YouTube helps researchers study dog bites to improve prevention
Experts at the University of Liverpool have investigated dog bites by watching over a hundred videos on YouTube. While most research is based on information gathered after a dog bite occurs, this study allowed the experts to observe and analyze some of the circumstances leading up to an attack.
“Online videos present us with an unexplored opportunity to observe dog bites first-hand, something which is just not possible using other methods,” said study lead author Sara Owczarczak-Garstecka.
“Making more use of this type of shared content for research could help us better understand how and why bites occur and contribute to the development of bite prevention strategies.”
The team used search terms such as “dog bite” and “dog attack” to retrieve 143 YouTube videos, which were uploaded between January 2016 and March 2017.

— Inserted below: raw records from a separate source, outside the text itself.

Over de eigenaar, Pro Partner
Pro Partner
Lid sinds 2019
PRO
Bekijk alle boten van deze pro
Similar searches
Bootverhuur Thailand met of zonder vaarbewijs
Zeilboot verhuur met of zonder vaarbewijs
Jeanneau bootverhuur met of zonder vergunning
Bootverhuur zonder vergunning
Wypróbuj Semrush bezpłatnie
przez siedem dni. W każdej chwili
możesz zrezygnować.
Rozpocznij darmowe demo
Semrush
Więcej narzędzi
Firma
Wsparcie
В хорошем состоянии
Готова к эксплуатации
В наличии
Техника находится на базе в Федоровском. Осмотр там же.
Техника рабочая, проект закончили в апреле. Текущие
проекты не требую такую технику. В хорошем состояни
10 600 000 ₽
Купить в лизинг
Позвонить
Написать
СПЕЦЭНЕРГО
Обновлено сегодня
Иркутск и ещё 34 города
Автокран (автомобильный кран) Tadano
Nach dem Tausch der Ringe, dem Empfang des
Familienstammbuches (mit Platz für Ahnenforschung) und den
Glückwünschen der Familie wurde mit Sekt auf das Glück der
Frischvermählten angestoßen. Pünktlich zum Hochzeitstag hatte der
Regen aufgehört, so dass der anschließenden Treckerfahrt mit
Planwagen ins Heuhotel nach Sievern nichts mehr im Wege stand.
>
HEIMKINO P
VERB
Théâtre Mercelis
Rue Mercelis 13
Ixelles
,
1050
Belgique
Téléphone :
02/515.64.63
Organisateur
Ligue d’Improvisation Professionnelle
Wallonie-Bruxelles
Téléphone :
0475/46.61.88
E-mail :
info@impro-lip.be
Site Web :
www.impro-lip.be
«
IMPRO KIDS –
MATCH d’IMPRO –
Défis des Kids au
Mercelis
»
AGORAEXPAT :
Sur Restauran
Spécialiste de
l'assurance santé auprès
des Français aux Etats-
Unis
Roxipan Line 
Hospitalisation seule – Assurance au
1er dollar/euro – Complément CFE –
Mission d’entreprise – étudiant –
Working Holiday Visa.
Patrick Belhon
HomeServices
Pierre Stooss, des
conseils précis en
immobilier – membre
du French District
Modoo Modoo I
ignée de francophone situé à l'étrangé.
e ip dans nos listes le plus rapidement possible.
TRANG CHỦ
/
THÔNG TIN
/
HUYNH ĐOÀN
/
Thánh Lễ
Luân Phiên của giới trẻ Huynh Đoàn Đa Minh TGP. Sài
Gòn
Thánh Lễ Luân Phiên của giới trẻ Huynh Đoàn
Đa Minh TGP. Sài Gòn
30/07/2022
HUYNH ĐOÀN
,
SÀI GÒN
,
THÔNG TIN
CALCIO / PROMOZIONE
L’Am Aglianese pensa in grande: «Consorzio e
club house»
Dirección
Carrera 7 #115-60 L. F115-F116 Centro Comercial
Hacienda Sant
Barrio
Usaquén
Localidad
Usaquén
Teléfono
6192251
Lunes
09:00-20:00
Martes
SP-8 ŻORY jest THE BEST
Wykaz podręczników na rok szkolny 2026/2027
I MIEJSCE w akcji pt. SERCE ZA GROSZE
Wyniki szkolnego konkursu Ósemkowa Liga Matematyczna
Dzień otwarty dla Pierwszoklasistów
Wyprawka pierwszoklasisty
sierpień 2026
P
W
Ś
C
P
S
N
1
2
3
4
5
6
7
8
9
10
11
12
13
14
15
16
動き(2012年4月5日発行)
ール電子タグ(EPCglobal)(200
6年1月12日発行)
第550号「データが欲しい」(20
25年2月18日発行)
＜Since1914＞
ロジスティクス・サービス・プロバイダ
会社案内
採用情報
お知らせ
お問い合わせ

The characteristics of the dog, bite severity, context of bites, and the victim were documented for each video. In addition, 56 of the videos showed the behavior of the humans and dogs in the moments just before the incident.
The features of the dogs and the victims identified in the videos corresponded with those found in previous studies.

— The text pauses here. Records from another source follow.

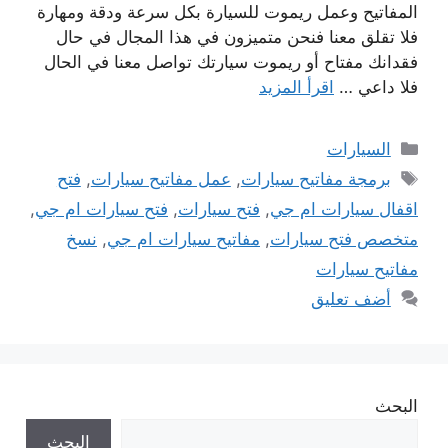
المفاتيح وعمل ريموت للسيارة بكل سرعة ودقة ومهارة
فلا تقلق معنا فنحن متميزون في هذا المجال في حال
فقدانك مفتاح أو ريموت سيارتك تواصل معنا في الحال
فلا داعي …
اقرأ المزيد
التصنيفات
السيارات
الوسوم
برمجة مفاتيح سيارات
,
عمل مفاتيح سيارات
,
فتح
اقفال سيارات ام جي
,
فتح سيارات
,
فتح سيارات ام جي
,
متخصص فتح سيارات
,
مفاتيح سيارات ام جي
,
نسخ
مفاتيح سيارات
أضف تعليق
البحث
البحث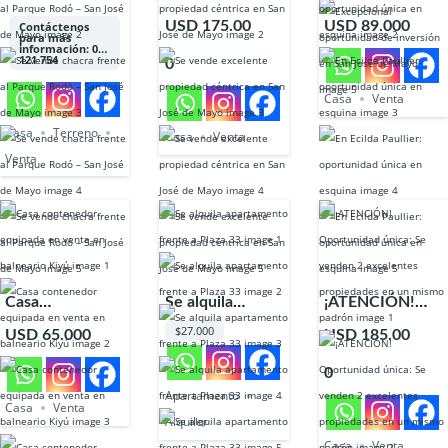
frente al Parque
excelente
Paullier:
USD 175.00
USD 89.000
Contáctenos
para más
Rodó – San José
propiedad
oportunidad
información: 098
121 754
0
de Mayo
céntrica en San
única en esquina
José de Mayo
Casa
Venta
Casa
Terreno
Casa
Venta
Venta
Casa
Se alquila
¡ATENCIÓN!
contenedor
apartamento
Oportunidad
$27.000
USD 65.000
USD 185.00
equipada en
frente a Plaza
única: Se
0
venta en
33
venden 2
Apartamento
balneario Kiyú
excelentes
Casa
Venta
propiedades en
Alquiler
Casa
Venta
un mismo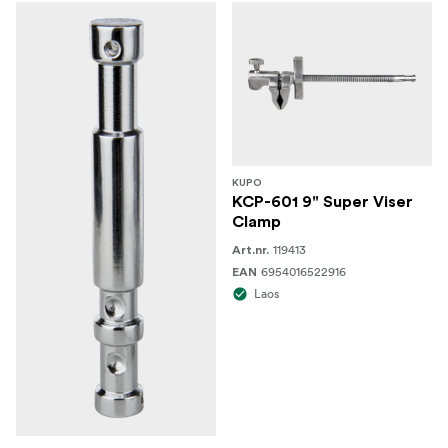
KUPO
KCP-601 9" Super Viser
Clamp
119413
Art.nr.
6954016522916
EAN
Laos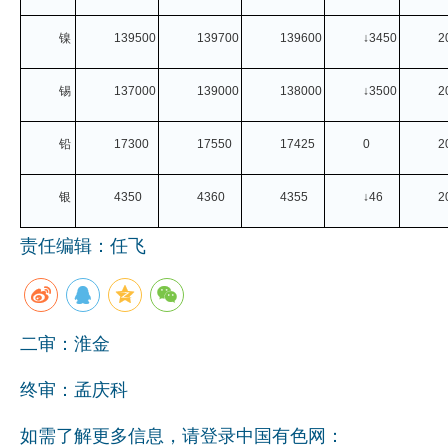
镍
139500
139700
139600
↓3450
2
锡
137000
139000
138000
↓3500
2
铅
17300
17550
17425
0
2
银
4350
4360
4355
↓46
2
责任编辑：任飞
二审：淮金
终审：孟庆科
如需了解更多信息，请登录中国有色网：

Dog breeds most commonly involved in the attacks were Chihuahuas, German Shepherds, Pit bulls, and Labrador Retrievers. More than half of the bite victims were children and infants, and around 70 percent of the dogs were male.
For this particular study, the researchers did not scrutinize the human behavior which may have caused the dogs to snap. However, the study authors noted that some of the behaviors that they observed preceding the attacks were consistent with human behaviors previously linked to dog bites.

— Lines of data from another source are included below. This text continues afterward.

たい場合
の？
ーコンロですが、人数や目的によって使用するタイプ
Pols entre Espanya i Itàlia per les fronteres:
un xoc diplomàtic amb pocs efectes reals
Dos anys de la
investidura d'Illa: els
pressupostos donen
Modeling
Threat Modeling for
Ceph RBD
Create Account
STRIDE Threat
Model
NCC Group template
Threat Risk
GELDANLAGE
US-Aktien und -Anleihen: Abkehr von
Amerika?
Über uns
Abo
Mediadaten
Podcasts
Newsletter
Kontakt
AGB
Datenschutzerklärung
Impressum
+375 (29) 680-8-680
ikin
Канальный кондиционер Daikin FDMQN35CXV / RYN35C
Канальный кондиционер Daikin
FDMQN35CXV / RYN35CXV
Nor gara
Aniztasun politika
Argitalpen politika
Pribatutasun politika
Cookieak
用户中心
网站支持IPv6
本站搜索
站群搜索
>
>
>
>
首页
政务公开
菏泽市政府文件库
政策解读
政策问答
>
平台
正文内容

For example, the experts found that physical contact with a dog increased approximately 20 seconds before a bite. Standing or leaning over a dog also triggered a violent response within seconds.
“These findings could offer some valuable new insight for the development of bite prevention strategies,” said Owczarczak-Garstecka. “Prevention messages could emphasise the risk of leaning over a dog and simply advise avoiding contact with a dog when possible or in doubt.”
The study is published in the journal Scientific Reports.